TEXTAUSZUG:

Anlässlich der weltpolitischen Entwicklungen hat die Bundesregierung zwei Verordnungen zur Sicherung der Energieversorgung über kurzfristig wirksame Maßnahmen (“EnSikuMaV”) und über mittelfristig wirksame Maßnahmen (“EnSimiMaV”) für den Gebäudebereich erlassen, welche teils erhebliche Auswirkungen auf Eigentümer und Mieter von Gewerbeimmobilien haben.

WEITERE INFORMATIONEN

I. EnSikuMaV | Ladentüren und Eingangssysteme im Einzelhandel, Nutzungseinschränkungen für beleuchtete Werbeanlagen und Mindesttemperaturen in Arbeitsräumen | Geltung vom 1. September 2022 bis 28. Februar 2023

  • Im Einzelhandel ist das dauerhafte Offenhalten von Ladentüren und Eingangssystemen, bei deren Öffnung ein Verlust von Heizwärme auftritt, d.h. Wärme aus dem beheizten Geschäftsraum unkontrolliert entweicht, untersagt. Ein dauerhaftes Offenhalten liegt dann vor, wenn die Ladentür bzw. das Eingangssystem nicht lediglich anlässlich des Durchganges von Personen geöffnet wird, sondern ohne Anlass offensteht. Eine Ausnahme gilt nur, wenn das Offenhalten für eine effektive Nutzung als Fluchtweg erforderlich ist.

AUFGABENZIEL: Gib den Textauszug zu den Energiesicherungsverordnungen von „WEITERE INFORMATIONEN“ bis einschließlich „Fluchtweg erforderlich ist.“ erneut wieder und ersetze dabei „Ladentüren“ durch „Geschäftstüren“.

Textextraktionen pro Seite
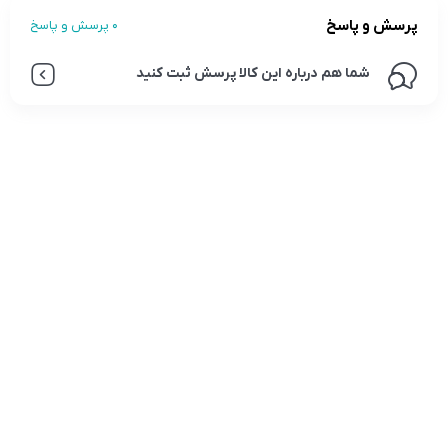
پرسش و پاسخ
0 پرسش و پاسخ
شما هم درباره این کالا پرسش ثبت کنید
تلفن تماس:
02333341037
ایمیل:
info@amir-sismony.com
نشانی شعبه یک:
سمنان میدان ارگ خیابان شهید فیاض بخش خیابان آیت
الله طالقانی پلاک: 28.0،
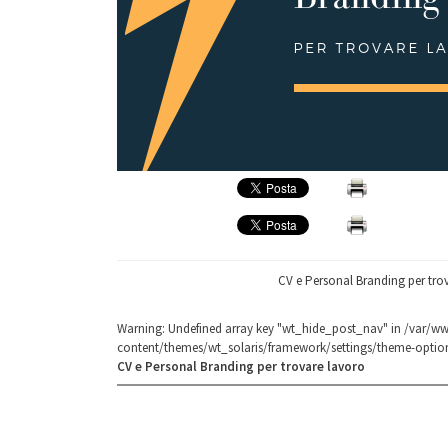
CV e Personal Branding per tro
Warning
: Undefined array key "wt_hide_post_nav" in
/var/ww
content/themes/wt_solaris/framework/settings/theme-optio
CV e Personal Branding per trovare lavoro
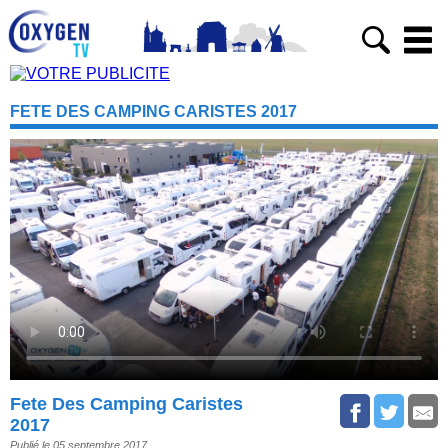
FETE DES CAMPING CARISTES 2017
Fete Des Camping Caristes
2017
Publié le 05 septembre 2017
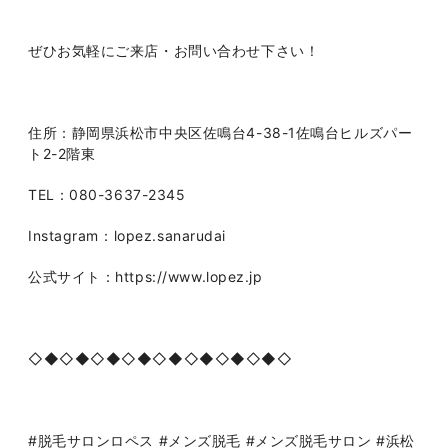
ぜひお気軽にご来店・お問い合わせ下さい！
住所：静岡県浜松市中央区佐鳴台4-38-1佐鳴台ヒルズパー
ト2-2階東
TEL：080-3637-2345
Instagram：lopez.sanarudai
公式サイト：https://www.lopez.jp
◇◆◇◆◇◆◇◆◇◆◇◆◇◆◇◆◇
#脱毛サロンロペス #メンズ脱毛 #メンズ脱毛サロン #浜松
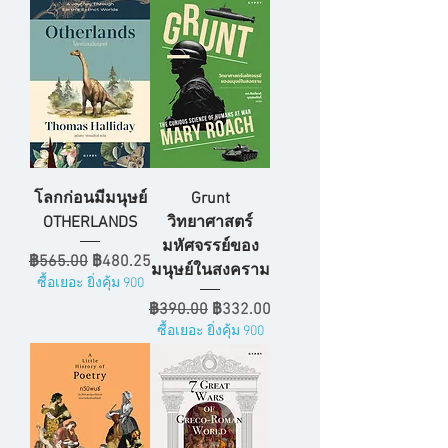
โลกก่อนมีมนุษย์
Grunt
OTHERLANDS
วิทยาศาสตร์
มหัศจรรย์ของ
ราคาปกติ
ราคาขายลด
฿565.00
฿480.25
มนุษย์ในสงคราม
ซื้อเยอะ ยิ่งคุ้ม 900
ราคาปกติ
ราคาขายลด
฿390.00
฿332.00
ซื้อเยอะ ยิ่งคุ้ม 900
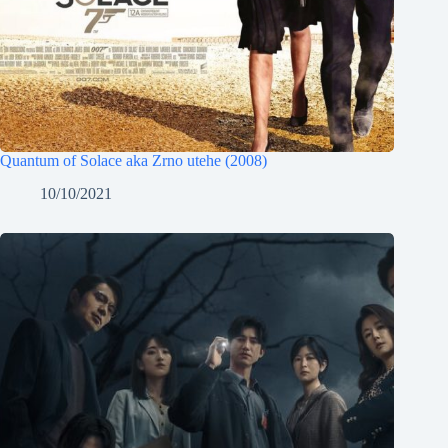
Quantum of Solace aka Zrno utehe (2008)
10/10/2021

ANTWORTFELD:
WEITERE INFORMATIONEN

I. EnSikuMaV | Geschäftstüren und Eingangssysteme im Einzelhandel, Nutzungseinschränkungen für beleuchtete Werbeanlagen und Mindesttemperaturen in Arbeitsräumen | Geltung vom 1. September 2022 bis 28. Februar 2023

  • Im Einzelhandel ist das dauerhafte Offenhalten von Geschäftstüren und Eingangssystemen, bei deren Öffnung ein Verlust von Heizwärme auftritt, d.h. Wärme aus dem beheizten Geschäftsraum unkontrolliert entweicht, untersagt. Ein dauerhaftes Offenhalten liegt dann vor, wenn die Ladentür bzw. das Eingangssystem nicht lediglich anlässlich des Durchganges von Personen geöffnet wird, sondern ohne Anlass offensteht. Eine Ausnahme gilt nur, wenn das Offenhalten für eine effektive Nutzung als Fluchtweg erforderlich ist.